Europa dice que va a vigilar de cerca esto del ministerio de la Verdad que persigue Sánchez, pero aquí en Celtiberia sabemos que el sanchismo es capaz de disolver a Von der Leyen como ya ha hecho con Arrimadas, mudita ahora con la reinmersión legal del polaco, el vascuence, el berciano y otras florituras plurinacionales.
Las pataletas de Trump no son consuelo de nada, que cuando nos dijeron que éramos un Estado fallido tenían razón: el esperpento empezó con un bolso en el Congreso de los Diputados y ha acabado en esto: en que Iván Redondo y un exlocutor de Gran Vía 32 nos digan qué hay que decir sin que nadie regule al regulador.
Hubo unos años en que el carnet de prensa, la papela, era sagrada: una suerte de inmunidad para aparcar en el Madrid preMadrid Central y orinar en los hoteles donde el Íbex se encontraba a sí mismo y nos decía cosas bajo la atenta mirada de las Segrelles.

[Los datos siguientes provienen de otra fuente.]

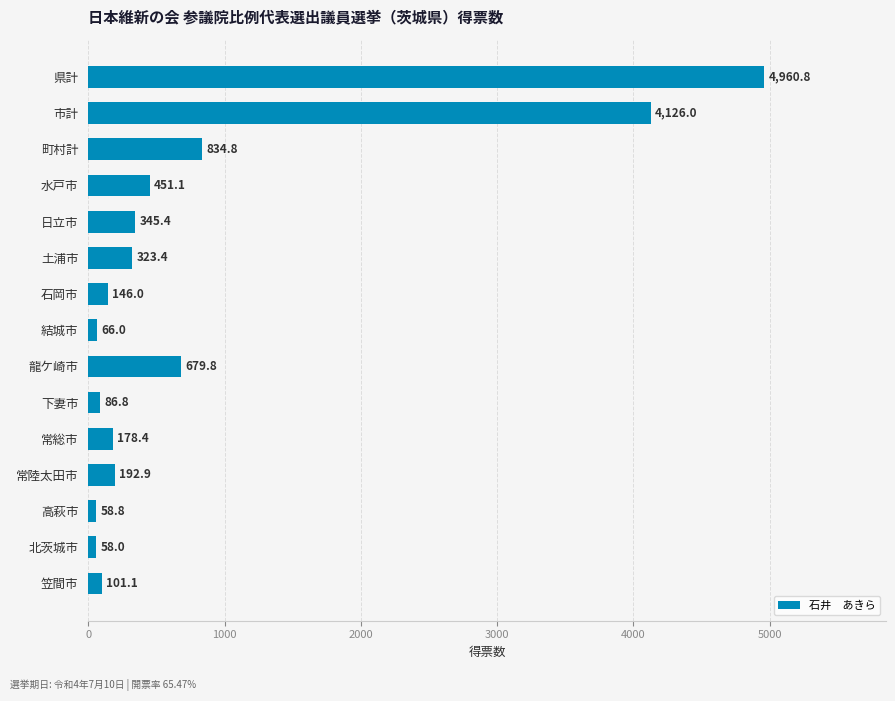

What is the label of the 5th bar from the bottom?

常総市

Ahora el periodista que hace prosillas es sospechoso, quizá porque hubo otro tiempo antes de la pandemia en que nos burlamos de lo de la tesis de Sánchez y erramos el foco: nadie podría prever que el embuste llegaría tan alto.

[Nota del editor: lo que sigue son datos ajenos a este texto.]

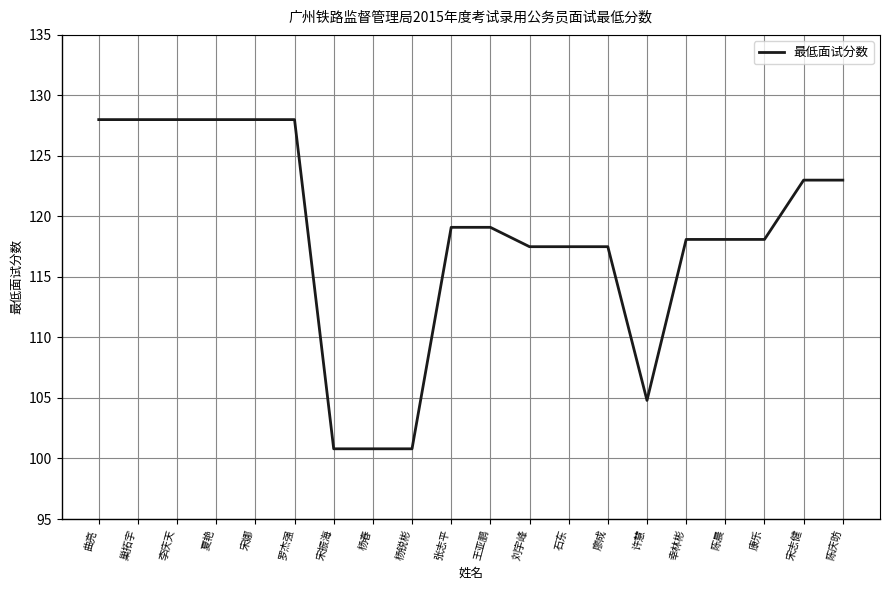

What is the change in value from 李庆天 to 廖成?

-10.5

Si no hubiera tantos muertos sin nombre y sin cifras, si Simón no hiciera realismo mágico y calentorro con las curvas y las faldas de las enfermeras -el colectivo que más ha sufrido la Covid-19-, nos descojonaríamos con esto del ministerio de la Verdad: pero por medio andan Monedero y Echenique como comisarios políticos del relato y, contra eso, no hay nada que hacer ni guerra cultural que se le pueda dar a un mono con dos pistolas. Así del tuiter a lo de Ana Rosa y vuelta a lo mismo.
El columnista que es uno, confinado y releyendo el espléndido Madrid de Andrés Trapiello, espera, en la mañana de otoño, que el ministerio de la Verdad lo recoja en una furgoneta rumbo a las tapias del pensamiento único: allá arriba, junto a la fuente fría.